* SELECTION
The petition was noticed on March 22, 2023, with interventions, comments, and protests due on or before April 21, 2023. No interventions, comments, or protests were filed.

Due to NERC’s confirmation that any entity noncompliance with existing obligations under Requirement R2 (i.e., the proper setting out out-of-step blocking relays) can be assessed under Requirement R1 if R2 is retired, NERC’s uncontested filing is hereby approved pursuant to the relevant authority delegated to the Director, Office of Electric Reliability under 18 C.F.R. § 375.303, effective as of the date of this order.

This action shall not be construed as approving any other application, including proposed revisions of Electric Reliability Organization or Regional Entity rules or procedures pursuant to 18 C.F.R. § 375.303(a)(2)(i). Such action shall not be deemed as recognition of any claimed right or obligation associated therewith and such action is without prejudice to any findings or orders that have been or may hereafter be made by the Commission in any proceeding now pending or hereafter instituted by or against the Electric Reliability Organization or any Regional Entity.

The revisions to PRC-023-6 will result in a change in how relay settings will be assessed under Requirement R1 of out-of-step blocking elements but will not result in reporting or recordkeeping requirements or burden. As of February 2024, there are 324 transmission owners, 1,173 generator owners, 371 distribution providers and 62 planning coordinators registered with NERC. These registered entities will have to comply requirements in the proposed Reliability Standard PRC-023-6.

* REQUIRED TASKS
(a) According to the order, why was NERC's filing approved? Answer in one to three sentences.
(b) Retype everything in the order from "The revisions to" down to "Reliability Standard PRC-023-6.".
The records come from an unrelated source.

* DATASET
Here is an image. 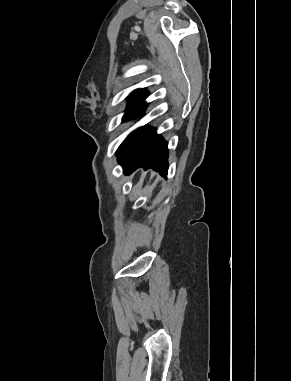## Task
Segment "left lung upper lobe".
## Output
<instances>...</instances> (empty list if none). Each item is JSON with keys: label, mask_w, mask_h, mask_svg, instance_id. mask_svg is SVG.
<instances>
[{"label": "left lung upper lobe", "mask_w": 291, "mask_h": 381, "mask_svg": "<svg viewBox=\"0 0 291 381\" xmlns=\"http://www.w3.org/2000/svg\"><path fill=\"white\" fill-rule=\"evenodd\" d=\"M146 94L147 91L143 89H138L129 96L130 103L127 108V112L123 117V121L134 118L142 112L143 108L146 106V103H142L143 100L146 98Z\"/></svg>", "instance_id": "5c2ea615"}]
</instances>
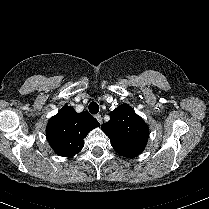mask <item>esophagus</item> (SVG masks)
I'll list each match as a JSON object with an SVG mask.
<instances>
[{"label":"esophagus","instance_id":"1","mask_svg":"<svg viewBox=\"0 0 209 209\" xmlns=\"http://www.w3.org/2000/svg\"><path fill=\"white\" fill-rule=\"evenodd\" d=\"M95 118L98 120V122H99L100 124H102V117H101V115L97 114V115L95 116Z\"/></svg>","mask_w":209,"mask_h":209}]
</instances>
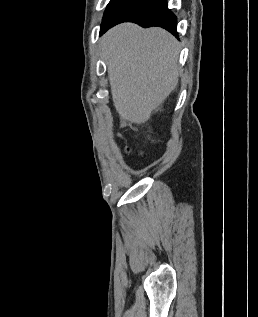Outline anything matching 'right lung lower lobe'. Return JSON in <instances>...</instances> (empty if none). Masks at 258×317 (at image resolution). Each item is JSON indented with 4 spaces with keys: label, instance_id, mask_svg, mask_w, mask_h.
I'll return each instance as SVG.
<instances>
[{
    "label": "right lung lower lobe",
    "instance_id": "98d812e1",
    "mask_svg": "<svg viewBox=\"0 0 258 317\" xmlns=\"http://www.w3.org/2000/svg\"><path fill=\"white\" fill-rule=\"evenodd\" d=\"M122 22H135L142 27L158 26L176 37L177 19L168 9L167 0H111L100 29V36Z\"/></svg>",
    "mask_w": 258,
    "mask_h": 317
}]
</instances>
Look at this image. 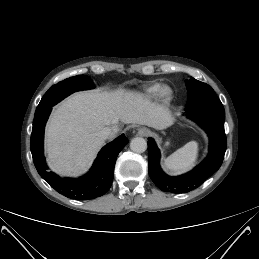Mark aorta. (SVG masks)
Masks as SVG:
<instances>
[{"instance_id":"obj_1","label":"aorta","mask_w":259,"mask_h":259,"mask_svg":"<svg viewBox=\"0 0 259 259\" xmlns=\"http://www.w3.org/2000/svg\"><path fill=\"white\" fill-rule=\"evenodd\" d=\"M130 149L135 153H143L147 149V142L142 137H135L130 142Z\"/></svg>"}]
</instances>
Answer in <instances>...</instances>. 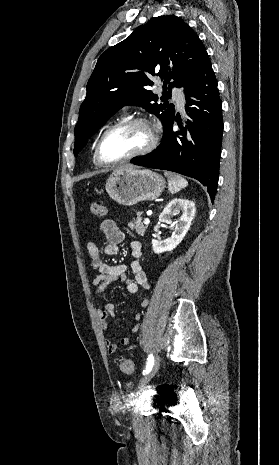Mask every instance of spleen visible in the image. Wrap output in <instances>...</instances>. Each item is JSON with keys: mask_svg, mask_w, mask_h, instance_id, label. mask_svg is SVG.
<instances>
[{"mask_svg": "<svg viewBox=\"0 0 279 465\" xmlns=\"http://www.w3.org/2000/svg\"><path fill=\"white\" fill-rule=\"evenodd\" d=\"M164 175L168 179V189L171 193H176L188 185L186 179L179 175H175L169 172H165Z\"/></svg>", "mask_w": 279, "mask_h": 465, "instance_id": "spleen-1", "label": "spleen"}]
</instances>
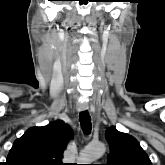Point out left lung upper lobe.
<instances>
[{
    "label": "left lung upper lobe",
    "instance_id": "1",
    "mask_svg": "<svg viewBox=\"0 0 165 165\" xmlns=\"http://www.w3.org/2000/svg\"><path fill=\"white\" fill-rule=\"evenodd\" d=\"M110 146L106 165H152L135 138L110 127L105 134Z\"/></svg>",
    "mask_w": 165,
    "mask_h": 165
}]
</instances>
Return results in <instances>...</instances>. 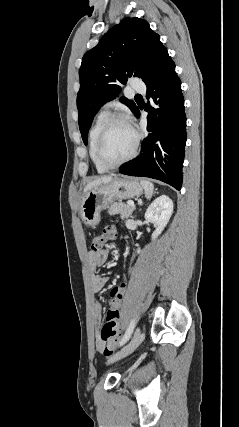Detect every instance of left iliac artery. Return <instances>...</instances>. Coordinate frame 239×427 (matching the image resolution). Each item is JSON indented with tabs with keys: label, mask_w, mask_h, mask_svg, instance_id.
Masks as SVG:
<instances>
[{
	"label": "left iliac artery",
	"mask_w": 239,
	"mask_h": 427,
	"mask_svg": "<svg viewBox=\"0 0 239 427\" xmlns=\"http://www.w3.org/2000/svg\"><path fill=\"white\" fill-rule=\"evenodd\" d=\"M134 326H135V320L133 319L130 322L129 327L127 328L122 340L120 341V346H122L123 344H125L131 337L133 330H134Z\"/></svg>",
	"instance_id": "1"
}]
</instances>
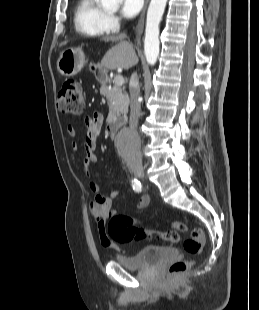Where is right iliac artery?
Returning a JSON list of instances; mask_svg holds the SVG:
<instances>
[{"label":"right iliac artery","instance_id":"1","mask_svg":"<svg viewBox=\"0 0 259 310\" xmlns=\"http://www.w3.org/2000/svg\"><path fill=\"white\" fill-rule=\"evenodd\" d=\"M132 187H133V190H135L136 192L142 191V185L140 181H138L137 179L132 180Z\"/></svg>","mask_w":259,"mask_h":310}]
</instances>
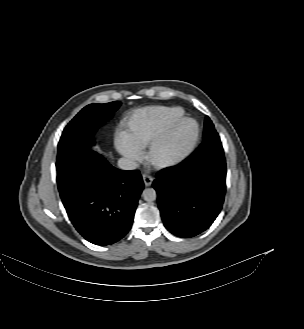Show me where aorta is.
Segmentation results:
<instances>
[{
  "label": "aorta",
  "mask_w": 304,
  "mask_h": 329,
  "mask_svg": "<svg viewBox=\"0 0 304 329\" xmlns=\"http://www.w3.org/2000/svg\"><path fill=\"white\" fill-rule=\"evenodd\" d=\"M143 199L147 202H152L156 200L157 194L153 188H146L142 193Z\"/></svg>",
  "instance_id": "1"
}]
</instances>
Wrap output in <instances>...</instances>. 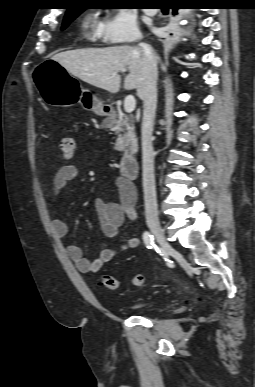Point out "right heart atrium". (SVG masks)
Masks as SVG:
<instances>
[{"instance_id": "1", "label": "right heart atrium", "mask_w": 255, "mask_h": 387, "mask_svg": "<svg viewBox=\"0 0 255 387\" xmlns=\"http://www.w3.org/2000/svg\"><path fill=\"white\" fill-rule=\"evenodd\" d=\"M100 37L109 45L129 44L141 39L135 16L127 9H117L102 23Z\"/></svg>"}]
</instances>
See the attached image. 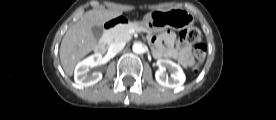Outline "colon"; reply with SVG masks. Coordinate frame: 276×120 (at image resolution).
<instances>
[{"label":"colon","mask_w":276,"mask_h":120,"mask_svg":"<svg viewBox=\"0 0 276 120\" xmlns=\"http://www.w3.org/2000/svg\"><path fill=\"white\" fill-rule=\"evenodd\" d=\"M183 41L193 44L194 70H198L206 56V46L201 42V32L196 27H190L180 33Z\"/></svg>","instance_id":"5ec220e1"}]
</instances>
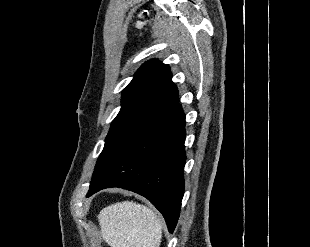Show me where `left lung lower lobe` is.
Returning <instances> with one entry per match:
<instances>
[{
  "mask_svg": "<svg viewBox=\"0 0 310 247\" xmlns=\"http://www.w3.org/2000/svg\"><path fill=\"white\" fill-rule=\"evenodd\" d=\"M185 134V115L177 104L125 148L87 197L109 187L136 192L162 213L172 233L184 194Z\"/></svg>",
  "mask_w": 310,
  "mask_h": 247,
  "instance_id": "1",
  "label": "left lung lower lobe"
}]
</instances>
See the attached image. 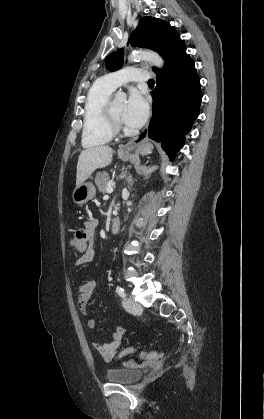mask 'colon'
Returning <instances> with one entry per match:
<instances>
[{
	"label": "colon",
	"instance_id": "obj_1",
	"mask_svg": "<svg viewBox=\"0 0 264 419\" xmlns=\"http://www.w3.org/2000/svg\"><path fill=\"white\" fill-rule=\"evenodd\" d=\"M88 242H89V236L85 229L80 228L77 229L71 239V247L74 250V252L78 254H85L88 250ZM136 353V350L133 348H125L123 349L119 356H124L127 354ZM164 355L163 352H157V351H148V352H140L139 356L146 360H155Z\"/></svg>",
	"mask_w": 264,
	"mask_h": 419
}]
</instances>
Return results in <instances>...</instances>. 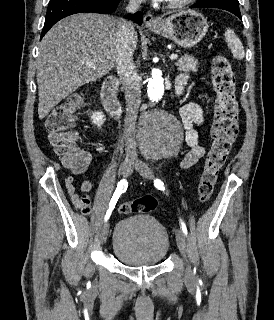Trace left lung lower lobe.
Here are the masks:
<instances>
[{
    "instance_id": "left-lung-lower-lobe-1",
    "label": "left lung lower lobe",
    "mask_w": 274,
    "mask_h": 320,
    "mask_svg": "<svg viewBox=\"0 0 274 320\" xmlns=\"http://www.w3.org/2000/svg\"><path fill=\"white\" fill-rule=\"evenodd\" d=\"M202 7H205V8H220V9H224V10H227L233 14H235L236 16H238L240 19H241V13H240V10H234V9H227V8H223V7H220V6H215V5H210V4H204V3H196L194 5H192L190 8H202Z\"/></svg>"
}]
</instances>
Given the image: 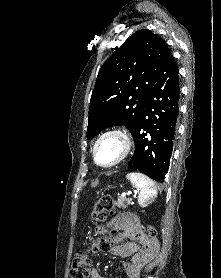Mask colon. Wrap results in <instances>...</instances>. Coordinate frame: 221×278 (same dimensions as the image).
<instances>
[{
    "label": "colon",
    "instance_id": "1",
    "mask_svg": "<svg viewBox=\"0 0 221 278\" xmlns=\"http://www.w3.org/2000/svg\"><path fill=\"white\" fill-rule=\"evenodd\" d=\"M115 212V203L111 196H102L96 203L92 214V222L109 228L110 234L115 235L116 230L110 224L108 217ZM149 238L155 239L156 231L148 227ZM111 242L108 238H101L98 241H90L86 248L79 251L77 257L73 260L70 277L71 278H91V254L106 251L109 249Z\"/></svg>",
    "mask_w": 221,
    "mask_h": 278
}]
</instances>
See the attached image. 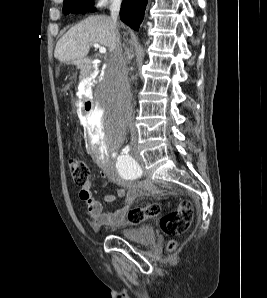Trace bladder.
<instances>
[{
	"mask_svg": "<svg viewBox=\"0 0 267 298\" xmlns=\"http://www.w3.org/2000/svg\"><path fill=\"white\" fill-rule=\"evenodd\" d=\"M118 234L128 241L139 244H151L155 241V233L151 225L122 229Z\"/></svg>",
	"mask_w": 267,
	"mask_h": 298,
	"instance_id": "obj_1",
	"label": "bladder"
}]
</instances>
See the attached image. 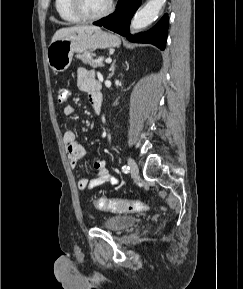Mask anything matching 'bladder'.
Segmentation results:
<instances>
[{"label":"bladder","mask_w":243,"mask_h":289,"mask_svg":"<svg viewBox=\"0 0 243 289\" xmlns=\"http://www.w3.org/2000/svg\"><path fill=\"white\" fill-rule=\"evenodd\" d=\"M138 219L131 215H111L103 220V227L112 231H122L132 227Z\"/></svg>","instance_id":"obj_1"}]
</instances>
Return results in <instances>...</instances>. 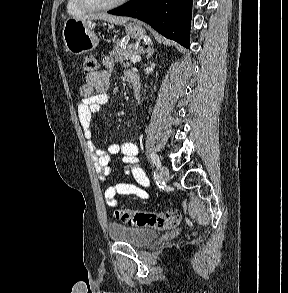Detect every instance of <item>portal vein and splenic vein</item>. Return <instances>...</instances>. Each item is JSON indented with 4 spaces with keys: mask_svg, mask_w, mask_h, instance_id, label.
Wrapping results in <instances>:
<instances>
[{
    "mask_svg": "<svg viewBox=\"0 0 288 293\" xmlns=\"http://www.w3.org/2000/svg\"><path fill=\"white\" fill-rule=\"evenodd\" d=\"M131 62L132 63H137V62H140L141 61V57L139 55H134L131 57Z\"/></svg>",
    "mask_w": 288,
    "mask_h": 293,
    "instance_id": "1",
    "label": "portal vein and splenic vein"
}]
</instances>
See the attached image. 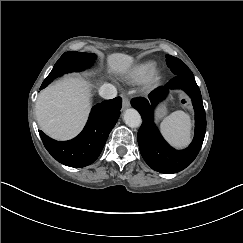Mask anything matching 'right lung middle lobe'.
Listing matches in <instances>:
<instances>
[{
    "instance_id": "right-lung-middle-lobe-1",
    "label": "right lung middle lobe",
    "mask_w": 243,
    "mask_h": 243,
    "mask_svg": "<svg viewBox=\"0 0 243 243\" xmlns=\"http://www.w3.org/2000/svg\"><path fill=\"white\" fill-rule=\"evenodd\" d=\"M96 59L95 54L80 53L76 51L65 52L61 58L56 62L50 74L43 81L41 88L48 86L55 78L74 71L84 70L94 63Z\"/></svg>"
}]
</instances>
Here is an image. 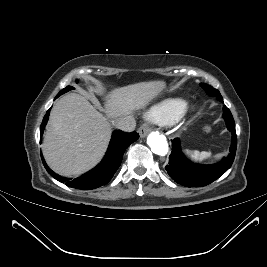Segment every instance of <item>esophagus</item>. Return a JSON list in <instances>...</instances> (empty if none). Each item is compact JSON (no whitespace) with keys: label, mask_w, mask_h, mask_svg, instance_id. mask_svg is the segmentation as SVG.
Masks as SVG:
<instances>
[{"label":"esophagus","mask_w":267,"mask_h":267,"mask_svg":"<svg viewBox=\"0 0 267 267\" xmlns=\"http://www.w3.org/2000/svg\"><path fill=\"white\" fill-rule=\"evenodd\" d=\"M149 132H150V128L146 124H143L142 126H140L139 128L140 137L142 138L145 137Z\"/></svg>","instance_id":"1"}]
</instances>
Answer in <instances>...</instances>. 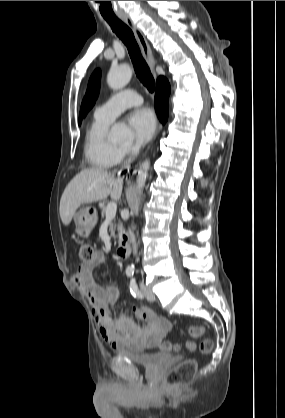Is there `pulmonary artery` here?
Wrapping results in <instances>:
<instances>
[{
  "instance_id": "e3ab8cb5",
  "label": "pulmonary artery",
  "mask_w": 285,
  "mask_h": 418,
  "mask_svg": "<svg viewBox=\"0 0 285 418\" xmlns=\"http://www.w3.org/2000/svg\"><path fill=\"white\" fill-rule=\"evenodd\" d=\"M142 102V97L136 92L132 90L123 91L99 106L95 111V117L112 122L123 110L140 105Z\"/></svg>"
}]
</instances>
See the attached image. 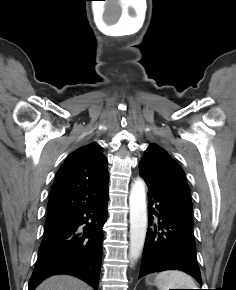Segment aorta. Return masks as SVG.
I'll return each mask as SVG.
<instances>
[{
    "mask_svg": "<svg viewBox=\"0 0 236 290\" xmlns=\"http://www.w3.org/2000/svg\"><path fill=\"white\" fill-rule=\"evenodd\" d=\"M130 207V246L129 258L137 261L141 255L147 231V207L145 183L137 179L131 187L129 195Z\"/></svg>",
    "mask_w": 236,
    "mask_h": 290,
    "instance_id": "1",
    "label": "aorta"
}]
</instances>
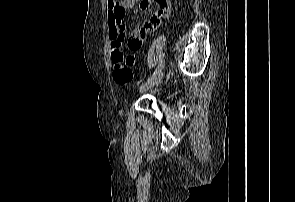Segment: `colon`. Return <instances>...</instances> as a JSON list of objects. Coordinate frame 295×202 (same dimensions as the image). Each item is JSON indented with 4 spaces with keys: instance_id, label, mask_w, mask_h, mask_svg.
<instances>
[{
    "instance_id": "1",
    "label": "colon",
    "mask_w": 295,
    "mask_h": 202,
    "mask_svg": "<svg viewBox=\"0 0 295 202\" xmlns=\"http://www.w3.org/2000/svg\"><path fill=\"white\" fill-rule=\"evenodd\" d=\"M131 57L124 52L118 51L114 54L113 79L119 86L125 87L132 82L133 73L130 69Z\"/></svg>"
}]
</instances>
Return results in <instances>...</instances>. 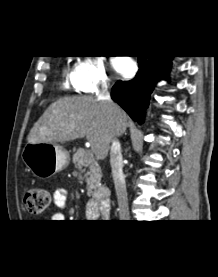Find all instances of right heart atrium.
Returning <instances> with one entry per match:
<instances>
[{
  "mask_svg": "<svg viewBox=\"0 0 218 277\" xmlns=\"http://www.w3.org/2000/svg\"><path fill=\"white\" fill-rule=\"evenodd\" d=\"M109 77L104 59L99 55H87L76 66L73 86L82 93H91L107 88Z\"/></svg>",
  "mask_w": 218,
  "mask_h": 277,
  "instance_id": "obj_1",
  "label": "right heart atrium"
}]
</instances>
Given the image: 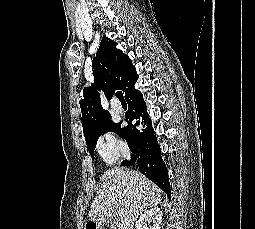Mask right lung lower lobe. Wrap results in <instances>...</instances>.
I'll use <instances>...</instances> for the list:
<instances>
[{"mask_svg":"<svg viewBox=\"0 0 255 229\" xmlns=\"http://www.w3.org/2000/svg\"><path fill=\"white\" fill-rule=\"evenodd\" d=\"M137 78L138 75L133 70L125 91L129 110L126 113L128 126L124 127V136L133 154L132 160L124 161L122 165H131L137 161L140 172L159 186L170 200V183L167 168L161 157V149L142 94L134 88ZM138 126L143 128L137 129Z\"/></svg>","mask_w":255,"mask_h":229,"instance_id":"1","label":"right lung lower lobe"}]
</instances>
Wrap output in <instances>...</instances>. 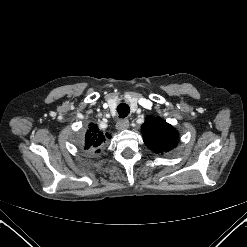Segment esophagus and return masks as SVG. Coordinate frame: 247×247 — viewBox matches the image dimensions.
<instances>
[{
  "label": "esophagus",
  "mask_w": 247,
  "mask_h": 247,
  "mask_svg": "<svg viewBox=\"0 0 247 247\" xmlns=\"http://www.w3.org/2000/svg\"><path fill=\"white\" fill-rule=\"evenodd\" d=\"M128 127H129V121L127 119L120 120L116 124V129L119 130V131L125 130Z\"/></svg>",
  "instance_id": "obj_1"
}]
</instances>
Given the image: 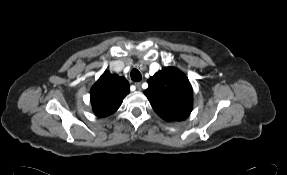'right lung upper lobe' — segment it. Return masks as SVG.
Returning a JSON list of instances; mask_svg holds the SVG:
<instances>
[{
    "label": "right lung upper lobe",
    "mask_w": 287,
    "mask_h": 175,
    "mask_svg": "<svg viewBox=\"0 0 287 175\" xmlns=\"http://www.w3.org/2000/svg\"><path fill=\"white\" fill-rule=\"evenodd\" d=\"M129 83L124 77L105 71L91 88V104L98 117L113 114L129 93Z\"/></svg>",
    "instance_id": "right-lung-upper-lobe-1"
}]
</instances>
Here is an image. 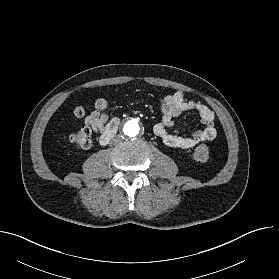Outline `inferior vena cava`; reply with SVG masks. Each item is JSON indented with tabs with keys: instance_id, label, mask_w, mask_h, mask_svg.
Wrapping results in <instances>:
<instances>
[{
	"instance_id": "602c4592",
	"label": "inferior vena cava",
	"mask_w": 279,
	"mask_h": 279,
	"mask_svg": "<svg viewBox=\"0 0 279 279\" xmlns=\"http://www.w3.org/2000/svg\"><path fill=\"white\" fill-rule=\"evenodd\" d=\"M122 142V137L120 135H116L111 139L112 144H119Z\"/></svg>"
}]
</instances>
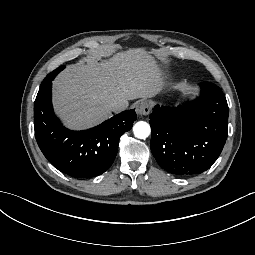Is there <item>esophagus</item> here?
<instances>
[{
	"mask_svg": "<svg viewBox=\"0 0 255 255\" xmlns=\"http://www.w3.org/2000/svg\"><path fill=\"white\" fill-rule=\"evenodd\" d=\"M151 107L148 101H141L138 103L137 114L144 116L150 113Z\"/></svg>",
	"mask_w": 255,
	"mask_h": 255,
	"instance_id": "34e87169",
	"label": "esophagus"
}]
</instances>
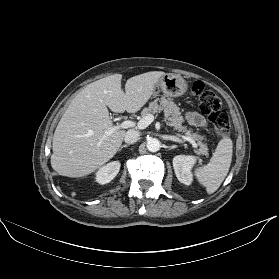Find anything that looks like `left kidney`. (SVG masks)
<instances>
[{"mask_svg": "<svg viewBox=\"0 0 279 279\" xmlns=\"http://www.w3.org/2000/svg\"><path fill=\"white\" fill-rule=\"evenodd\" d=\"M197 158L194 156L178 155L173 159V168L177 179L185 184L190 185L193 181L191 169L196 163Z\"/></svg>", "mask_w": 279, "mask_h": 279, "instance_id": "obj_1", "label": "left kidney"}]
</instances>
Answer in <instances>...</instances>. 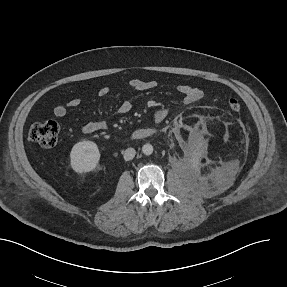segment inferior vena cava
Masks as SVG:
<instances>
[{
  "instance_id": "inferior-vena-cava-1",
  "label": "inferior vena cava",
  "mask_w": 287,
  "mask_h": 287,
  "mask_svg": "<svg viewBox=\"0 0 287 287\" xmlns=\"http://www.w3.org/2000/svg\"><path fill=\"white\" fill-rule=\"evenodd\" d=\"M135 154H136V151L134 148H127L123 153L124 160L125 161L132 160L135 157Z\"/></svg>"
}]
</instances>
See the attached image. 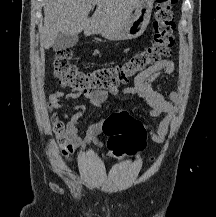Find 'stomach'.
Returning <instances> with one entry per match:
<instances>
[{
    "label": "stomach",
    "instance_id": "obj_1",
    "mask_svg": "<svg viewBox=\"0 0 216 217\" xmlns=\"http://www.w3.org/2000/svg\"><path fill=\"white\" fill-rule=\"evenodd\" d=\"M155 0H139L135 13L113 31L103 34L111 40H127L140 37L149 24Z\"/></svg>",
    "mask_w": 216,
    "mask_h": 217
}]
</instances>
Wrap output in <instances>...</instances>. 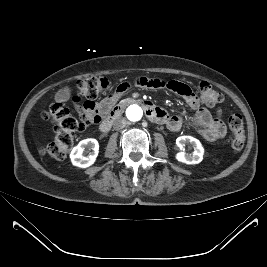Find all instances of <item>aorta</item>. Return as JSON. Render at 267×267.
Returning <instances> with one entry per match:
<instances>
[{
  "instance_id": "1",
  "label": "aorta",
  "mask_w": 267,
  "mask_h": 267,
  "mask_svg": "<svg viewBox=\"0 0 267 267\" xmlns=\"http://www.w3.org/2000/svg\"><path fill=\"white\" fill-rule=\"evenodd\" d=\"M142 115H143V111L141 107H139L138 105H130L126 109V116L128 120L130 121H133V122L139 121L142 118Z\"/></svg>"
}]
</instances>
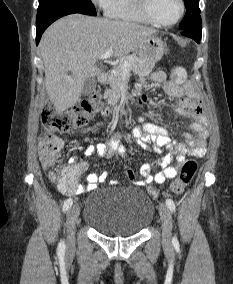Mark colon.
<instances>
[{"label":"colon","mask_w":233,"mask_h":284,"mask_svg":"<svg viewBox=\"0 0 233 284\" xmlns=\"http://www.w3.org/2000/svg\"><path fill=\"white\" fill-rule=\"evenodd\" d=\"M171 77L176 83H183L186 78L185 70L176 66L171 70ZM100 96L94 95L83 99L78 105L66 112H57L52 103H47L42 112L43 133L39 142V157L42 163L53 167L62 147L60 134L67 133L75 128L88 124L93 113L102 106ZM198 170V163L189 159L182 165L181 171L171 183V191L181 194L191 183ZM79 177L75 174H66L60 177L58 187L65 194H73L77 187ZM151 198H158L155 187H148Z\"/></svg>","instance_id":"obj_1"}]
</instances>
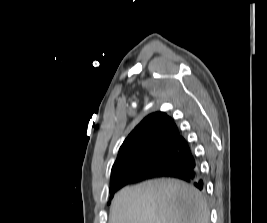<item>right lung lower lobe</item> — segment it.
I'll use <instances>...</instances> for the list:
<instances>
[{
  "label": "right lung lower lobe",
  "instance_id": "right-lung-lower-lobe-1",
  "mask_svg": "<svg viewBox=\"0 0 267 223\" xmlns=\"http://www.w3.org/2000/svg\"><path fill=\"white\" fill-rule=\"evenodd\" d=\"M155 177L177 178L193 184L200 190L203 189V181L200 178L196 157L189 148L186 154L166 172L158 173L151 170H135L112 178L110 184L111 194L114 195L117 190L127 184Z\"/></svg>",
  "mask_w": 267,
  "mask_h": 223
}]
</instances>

* TASK RESULTS
(a) The filing was approved because NERC confirmed that if Requirement R2 is retired, any entity noncompliance with existing obligations under R2, which concern out-of-step blocking relays, can be assessed under Requirement R1. On that basis, the uncontested filing was approved under the authority delegated to the Director, Office of Electric Reliability.

(b)
The revisions to PRC-023-6 will result in a change in how relay settings will be assessed under Requirement R1 of out-of-step blocking elements but will not result in reporting or recordkeeping requirements or burden. As of February 2024, there are 324 transmission owners, 1,173 generator owners, 371 distribution providers and 62 planning coordinators registered with NERC. These registered entities will have to comply requirements in the proposed Reliability Standard PRC-023-6.